▸ **本文**
%%

さらに、温かなミドルバラード「空とキミのメッセージ」がエンディングテーマとなったテレビアニメ「翠星のガルガンティア」、軽快な「starlog」をオープニングテーマとするテレビアニメ「Fate/kaleid liner プリズマ☆イリヤ」、フォーキーな「夏の日と君の声」がオープニングを飾ったテレビアニメ「グラスリップ」、青春の優しいひとコマを切り取ったハートウォームな「オレンジ色」がエンディングを飾ったテレビアニメ「ツルネ ―風舞高校弓道部―」……そして、オープニングテーマ「優しさの理由」でChouChoの名を一躍アニメファンに浸透させたテレビアニメ「氷菓」など、彼女が主題歌や挿入歌を歌い継いでいるアニメ作品は、若き少年少女の青春の息吹とその先にある希望、センシティブな感情の揺れ動きをビビッドに描き出している作品がとても多い。それはChouChoという名前を体現する美しい歌声が、花咲く草原を吹きぬけるさわやかな風が太陽の匂いを残すかのように、聴き手の心に温かく止まり続けるからこそ生まれ出るものだと、「ChouCho the BEST」が確かに証明してくれている。
作品の中で生きるキャラクターたちへの温かく力強いエールを歌声に込め、見事にシンクロさせたのが、ChouChoのアーティストとしての存在感を広く世に知らしめた「ガールズ&パンツァー」シリーズとのコラボレーションだ。シリーズへの最初の提供曲は、アニソンの王道を行くようなメジャー感あふれるポップネスを存分に詰め込んだ曲調とChouChoの弾けるような明るいボーカルで、夢を目指して懸命に走っていく女の子たちの思いを表現した、2012年放映のテレビアニメのオープニングテーマ「DreamRiser」。ここからスタートした ChouChoと「ガルパン」とのマリアージュは、多くのアニメファンから賞賛を浴びた。2015年には、聖地巡礼ブームを巻き起こしていた「ガルパン」人気がさらに加速し、ロングヒットを続けた映画「ガールズ&パンツァー 劇場版」の主題歌「piece of youth」を発表。この曲には、物語に描かれてきたキラキラと輝く日々を振り返り、ひとつ大人になっていく少女たちの友情の大切さと未来に向けた思いがChouCho自身の温かな歌詞で綴られている。2018年には、家庭用ゲーム「ガールズ&パンツァー ドリームタンクマッチDX」の主題歌「フロンティア」で作詞作曲と歌唱を担当。EDMサウンドをフィーチャーしたこの曲は「ガルパン」のバトルワールドに寄り添い、ChouCho自身の楽曲としてもニューテイストを切り拓いた。「ガルパン」とのコラボレーションとしては、東京フィルハーモニー交響楽団との共演で深い感動を残した公演「『ガールズ&パンツァー』オーケストラ・コンサート ~Herbst Musikfest~」でのChouChoの歌唱を思い出す人も多いだろう。

%%

▸ **課題**
A - 本文によると、2012年放映のテレビアニメ「ガールズ&パンツァー」のオープニングテーマの曲名は何ですか。
B - 次の(i)〜(iii)が本文の内容と合っているかどうか、それぞれ「はい」か「いいえ」で答え、判断の根拠となる本文の語句をそのまま引用しなさい。
(i) 「piece of youth」の歌詞はChouChoが書いた。
(ii) 「フロンティア」はテレビアニメの主題歌である。
(iii) オーケストラ・コンサートでChouChoが共演したのは東京フィルハーモニー交響楽団である。
C - 本文中の次の文を英語に訳しなさい。「ここからスタートした ChouChoと「ガルパン」とのマリアージュは、多くのアニメファンから賞賛を浴びた。」
このあとに続く行は参照しなくてかまいません。

▸ **行の抜粋**
%%

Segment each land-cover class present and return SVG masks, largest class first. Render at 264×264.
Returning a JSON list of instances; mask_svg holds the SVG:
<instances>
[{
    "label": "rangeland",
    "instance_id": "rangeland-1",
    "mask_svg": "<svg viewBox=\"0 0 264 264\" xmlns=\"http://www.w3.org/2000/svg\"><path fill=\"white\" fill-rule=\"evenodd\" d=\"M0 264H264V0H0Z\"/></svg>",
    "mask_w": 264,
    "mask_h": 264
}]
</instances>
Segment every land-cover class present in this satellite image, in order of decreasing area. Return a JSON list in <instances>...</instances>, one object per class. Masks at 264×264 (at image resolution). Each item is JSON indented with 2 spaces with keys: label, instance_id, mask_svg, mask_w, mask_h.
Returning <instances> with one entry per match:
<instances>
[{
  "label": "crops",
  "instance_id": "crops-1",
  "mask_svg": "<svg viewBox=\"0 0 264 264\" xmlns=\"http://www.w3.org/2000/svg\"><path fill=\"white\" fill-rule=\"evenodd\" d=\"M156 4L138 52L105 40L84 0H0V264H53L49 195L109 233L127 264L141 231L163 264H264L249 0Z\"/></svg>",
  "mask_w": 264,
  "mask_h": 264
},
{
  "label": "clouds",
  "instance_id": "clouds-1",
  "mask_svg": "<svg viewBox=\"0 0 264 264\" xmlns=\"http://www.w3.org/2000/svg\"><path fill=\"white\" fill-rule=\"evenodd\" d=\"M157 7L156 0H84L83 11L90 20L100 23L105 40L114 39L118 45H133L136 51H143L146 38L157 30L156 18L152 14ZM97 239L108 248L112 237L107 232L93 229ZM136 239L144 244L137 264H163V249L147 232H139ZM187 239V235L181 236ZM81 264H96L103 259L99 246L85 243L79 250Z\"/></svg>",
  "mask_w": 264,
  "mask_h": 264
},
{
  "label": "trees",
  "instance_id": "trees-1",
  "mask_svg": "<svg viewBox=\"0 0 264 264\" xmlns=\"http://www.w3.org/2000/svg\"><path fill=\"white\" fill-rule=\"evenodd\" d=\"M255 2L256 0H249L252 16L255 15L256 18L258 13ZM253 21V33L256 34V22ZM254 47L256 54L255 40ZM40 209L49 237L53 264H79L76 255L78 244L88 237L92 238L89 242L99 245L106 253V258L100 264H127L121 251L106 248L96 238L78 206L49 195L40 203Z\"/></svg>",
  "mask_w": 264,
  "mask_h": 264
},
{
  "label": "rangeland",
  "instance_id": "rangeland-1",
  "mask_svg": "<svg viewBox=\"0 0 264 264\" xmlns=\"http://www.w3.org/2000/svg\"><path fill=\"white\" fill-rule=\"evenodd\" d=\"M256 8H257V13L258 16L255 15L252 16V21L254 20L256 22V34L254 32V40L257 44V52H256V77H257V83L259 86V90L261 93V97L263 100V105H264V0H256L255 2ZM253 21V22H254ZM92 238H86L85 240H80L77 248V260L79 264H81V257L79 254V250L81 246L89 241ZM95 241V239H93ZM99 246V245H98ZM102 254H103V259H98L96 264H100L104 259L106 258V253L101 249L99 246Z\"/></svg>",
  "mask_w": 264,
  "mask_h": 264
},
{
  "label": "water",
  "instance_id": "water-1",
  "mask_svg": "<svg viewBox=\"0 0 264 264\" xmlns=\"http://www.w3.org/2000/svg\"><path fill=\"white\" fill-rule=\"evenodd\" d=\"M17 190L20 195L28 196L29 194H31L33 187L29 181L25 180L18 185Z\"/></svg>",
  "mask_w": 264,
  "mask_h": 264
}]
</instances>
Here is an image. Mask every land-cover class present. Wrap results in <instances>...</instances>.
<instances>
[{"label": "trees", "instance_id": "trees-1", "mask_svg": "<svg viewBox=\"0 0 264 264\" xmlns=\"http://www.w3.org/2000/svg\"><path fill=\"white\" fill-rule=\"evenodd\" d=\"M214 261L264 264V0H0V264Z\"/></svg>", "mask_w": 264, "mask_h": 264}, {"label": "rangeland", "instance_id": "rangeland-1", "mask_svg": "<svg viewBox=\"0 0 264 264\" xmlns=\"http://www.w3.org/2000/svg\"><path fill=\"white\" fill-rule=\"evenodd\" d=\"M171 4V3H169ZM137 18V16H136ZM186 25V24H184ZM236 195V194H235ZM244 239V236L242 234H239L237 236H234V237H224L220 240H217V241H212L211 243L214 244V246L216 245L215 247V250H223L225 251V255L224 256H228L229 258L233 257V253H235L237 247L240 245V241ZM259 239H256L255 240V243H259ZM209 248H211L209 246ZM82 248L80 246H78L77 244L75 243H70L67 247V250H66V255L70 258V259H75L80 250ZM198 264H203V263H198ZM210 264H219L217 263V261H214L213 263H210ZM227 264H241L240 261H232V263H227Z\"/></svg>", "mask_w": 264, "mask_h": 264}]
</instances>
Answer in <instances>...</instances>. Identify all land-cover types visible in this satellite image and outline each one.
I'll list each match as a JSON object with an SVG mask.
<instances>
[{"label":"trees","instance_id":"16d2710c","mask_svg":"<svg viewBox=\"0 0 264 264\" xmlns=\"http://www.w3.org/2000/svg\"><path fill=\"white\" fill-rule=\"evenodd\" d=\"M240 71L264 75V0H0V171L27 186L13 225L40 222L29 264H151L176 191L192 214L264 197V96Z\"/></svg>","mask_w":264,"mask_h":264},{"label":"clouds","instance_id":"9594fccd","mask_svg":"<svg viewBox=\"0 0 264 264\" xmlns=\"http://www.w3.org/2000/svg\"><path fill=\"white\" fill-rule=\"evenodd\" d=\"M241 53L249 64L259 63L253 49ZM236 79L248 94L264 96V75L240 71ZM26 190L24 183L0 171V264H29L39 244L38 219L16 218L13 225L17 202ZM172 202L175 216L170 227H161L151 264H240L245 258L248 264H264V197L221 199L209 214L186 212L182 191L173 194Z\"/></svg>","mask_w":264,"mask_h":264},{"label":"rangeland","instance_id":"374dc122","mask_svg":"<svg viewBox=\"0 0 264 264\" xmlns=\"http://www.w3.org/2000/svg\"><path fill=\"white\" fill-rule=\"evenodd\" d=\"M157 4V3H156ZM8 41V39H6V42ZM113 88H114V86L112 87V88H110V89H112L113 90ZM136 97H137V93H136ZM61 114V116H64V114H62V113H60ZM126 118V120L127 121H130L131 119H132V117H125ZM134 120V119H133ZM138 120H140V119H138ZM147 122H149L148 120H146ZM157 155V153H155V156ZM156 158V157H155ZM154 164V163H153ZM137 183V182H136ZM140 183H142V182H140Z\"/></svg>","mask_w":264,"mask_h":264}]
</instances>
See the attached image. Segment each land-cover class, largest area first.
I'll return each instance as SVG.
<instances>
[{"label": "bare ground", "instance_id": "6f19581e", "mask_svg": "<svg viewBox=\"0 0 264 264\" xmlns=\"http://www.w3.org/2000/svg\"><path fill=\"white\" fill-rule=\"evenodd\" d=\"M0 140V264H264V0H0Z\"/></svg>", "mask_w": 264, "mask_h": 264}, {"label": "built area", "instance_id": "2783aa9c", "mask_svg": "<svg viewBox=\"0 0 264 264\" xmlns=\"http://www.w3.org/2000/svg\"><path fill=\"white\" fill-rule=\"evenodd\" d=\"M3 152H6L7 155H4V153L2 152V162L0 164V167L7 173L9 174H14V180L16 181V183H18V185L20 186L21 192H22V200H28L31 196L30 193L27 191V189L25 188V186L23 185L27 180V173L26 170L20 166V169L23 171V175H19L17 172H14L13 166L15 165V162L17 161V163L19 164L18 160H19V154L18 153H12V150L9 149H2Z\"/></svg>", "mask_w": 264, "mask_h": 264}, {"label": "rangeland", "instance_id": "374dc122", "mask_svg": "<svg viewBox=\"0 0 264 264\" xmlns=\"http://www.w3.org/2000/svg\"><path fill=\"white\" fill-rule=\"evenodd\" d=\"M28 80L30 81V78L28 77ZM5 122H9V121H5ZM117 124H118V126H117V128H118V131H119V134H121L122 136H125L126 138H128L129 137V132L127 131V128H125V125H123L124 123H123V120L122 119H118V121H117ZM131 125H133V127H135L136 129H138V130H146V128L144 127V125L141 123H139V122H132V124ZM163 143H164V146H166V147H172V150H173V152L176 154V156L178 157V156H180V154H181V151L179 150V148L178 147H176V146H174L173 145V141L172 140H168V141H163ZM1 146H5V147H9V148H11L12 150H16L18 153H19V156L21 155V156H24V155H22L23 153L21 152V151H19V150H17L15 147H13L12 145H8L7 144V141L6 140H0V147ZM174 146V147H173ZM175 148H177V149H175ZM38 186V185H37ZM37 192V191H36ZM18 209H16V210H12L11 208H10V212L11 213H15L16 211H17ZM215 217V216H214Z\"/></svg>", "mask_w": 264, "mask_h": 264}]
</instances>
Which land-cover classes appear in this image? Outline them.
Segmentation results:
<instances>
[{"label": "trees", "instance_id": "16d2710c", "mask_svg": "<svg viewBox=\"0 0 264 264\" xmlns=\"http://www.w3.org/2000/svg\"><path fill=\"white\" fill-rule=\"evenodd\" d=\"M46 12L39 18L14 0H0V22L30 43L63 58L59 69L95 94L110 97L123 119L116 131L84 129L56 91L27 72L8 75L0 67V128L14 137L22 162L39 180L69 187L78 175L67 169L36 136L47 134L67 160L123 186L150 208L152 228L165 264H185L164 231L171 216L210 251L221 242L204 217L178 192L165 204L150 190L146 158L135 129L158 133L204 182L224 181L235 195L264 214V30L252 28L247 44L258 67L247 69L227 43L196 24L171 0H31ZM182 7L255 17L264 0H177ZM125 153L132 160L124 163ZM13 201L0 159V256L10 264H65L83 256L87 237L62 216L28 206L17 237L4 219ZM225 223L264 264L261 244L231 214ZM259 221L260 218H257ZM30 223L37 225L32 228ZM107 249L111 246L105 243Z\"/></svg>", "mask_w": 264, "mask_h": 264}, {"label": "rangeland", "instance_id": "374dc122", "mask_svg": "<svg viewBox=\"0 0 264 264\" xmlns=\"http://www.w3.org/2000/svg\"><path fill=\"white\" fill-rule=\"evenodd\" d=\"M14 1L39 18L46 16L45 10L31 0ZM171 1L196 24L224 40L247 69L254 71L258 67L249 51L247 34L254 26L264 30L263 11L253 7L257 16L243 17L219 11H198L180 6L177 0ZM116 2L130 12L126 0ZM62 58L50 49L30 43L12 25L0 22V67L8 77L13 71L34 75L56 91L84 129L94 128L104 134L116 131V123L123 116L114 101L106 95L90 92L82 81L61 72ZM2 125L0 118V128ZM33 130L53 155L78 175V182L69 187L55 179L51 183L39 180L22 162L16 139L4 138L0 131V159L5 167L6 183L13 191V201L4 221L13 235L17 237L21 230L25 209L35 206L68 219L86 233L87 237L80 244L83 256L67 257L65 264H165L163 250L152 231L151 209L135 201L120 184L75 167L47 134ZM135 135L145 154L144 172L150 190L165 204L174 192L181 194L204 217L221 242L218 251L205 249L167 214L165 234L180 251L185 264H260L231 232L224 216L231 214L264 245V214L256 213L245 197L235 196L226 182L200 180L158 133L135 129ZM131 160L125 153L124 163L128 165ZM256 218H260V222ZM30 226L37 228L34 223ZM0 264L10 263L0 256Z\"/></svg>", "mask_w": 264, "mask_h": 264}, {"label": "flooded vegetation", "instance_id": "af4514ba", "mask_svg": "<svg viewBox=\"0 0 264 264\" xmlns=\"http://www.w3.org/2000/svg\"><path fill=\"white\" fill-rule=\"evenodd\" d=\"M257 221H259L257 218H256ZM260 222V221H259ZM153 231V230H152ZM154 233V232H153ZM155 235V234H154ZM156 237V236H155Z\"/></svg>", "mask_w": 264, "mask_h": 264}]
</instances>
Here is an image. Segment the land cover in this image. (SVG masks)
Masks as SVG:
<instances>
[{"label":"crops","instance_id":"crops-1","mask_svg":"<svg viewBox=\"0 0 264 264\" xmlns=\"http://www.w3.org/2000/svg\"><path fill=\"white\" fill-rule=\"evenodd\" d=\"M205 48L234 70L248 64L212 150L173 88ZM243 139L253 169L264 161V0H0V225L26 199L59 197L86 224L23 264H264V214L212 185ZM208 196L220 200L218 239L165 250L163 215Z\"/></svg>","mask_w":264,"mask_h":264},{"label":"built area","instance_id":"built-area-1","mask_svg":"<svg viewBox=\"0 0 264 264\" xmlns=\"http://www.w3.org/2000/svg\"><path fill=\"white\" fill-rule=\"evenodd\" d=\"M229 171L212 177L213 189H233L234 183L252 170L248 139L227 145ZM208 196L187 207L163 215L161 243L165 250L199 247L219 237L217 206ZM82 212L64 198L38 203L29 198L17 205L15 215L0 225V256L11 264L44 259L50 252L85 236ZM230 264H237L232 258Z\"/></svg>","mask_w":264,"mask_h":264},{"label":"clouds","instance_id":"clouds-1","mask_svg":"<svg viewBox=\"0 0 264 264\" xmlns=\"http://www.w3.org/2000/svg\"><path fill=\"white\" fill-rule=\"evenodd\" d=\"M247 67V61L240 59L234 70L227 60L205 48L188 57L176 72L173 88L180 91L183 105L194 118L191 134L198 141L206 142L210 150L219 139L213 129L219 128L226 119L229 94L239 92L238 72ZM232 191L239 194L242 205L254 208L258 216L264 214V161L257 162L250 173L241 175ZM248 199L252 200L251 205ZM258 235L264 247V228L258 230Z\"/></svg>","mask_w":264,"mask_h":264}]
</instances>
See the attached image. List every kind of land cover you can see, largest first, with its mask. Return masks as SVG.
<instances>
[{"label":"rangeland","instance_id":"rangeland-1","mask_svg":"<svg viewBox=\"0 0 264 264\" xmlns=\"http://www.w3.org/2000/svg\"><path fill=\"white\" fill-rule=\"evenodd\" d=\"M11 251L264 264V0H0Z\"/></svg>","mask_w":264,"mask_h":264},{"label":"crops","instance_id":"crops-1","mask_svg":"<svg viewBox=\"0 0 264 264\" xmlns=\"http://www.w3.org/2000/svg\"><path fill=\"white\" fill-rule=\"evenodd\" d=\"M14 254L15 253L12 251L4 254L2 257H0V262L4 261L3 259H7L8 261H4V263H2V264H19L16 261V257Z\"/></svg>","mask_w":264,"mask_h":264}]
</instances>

%%

▸ **解答**
A - 「DreamRiser」です。

B -
(i) はい。「ChouCho自身の温かな歌詞で綴られている」
(ii) いいえ。「家庭用ゲーム「ガールズ&パンツァー ドリームタンクマッチDX」の主題歌「フロンティア」」
(iii) はい。「東京フィルハーモニー交響楽団との共演」

C - The pairing of ChouCho and "Garupan" that began here won praise from many anime fans.